Information
..........
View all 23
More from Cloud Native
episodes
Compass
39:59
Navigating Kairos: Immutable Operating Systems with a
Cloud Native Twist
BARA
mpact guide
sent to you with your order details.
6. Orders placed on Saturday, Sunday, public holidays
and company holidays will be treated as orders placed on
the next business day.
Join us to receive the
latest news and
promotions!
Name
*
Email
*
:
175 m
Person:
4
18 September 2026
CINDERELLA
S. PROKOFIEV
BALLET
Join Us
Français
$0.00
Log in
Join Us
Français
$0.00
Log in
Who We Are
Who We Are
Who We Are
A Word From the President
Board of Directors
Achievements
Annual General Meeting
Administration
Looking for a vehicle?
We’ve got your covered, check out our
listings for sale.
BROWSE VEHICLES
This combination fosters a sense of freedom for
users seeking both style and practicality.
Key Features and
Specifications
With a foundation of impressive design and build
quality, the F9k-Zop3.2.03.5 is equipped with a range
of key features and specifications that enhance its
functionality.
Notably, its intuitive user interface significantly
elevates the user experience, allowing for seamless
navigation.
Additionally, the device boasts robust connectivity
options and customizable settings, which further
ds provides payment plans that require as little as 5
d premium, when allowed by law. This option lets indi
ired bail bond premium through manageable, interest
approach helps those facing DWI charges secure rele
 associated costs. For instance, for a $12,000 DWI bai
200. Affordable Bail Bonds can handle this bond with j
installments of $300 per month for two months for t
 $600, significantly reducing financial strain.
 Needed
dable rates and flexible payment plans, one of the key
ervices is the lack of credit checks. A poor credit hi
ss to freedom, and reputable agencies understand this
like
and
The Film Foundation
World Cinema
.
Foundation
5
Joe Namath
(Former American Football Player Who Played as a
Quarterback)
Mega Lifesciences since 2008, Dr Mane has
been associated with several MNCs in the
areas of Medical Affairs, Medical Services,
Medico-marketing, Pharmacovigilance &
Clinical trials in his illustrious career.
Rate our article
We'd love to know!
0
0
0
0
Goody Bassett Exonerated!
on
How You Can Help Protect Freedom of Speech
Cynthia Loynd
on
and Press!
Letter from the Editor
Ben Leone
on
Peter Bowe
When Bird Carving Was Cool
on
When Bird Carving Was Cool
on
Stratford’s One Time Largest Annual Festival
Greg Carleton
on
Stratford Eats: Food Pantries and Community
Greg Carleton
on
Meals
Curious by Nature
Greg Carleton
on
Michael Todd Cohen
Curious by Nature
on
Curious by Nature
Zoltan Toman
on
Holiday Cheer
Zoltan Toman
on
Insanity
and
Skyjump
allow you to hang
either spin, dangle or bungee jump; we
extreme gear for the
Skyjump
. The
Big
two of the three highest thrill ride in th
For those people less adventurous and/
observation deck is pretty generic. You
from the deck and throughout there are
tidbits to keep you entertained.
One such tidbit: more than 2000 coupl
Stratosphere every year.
..........
Problem to solve
Report every line containing the word "significantly" from the listing above.

Answer box
Notably, its intuitive user interface significantly
 $600, significantly reducing financial strain.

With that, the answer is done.